# Exercise requirements:
I would like every record below transcribed exactly as it is.

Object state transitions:

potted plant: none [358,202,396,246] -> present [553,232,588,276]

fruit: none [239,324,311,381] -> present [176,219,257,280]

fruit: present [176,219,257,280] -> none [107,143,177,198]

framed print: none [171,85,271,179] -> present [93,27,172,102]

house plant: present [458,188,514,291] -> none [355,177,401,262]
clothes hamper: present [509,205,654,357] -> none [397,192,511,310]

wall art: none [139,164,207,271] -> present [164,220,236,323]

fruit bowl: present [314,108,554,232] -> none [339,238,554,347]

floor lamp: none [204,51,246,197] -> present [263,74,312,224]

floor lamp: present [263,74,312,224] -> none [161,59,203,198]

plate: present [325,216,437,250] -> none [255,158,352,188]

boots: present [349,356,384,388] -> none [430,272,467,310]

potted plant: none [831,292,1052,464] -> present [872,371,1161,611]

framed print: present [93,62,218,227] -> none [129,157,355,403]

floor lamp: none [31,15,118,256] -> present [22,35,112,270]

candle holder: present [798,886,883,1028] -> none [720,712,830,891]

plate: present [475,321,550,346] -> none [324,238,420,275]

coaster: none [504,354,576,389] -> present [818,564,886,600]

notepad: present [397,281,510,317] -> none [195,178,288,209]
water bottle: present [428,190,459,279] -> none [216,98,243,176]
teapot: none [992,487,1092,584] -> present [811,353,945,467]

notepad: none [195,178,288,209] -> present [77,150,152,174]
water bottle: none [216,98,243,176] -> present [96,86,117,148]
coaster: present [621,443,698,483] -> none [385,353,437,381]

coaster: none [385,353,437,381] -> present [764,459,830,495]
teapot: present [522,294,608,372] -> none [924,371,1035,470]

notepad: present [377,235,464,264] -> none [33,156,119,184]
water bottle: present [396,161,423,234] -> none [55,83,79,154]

# Your solution:
potted plant: none [358,202,396,246] -> present [553,232,588,276]

fruit: none [239,324,311,381] -> present [176,219,257,280]

fruit: present [176,219,257,280] -> none [107,143,177,198]

framed print: none [171,85,271,179] -> present [93,27,172,102]

house plant: present [458,188,514,291] -> none [355,177,401,262]
clothes hamper: present [509,205,654,357] -> none [397,192,511,310]

wall art: none [139,164,207,271] -> present [164,220,236,323]

fruit bowl: present [314,108,554,232] -> none [339,238,554,347]

floor lamp: none [204,51,246,197] -> present [263,74,312,224]

floor lamp: present [263,74,312,224] -> none [161,59,203,198]

plate: present [325,216,437,250] -> none [255,158,352,188]

boots: present [349,356,384,388] -> none [430,272,467,310]

potted plant: none [831,292,1052,464] -> present [872,371,1161,611]

framed print: present [93,62,218,227] -> none [129,157,355,403]

floor lamp: none [31,15,118,256] -> present [22,35,112,270]

candle holder: present [798,886,883,1028] -> none [720,712,830,891]

plate: present [475,321,550,346] -> none [324,238,420,275]

coaster: none [504,354,576,389] -> present [818,564,886,600]

notepad: present [397,281,510,317] -> none [195,178,288,209]
water bottle: present [428,190,459,279] -> none [216,98,243,176]
teapot: none [992,487,1092,584] -> present [811,353,945,467]

notepad: none [195,178,288,209] -> present [77,150,152,174]
water bottle: none [216,98,243,176] -> present [96,86,117,148]
coaster: present [621,443,698,483] -> none [385,353,437,381]

coaster: none [385,353,437,381] -> present [764,459,830,495]
teapot: present [522,294,608,372] -> none [924,371,1035,470]

notepad: present [377,235,464,264] -> none [33,156,119,184]
water bottle: present [396,161,423,234] -> none [55,83,79,154]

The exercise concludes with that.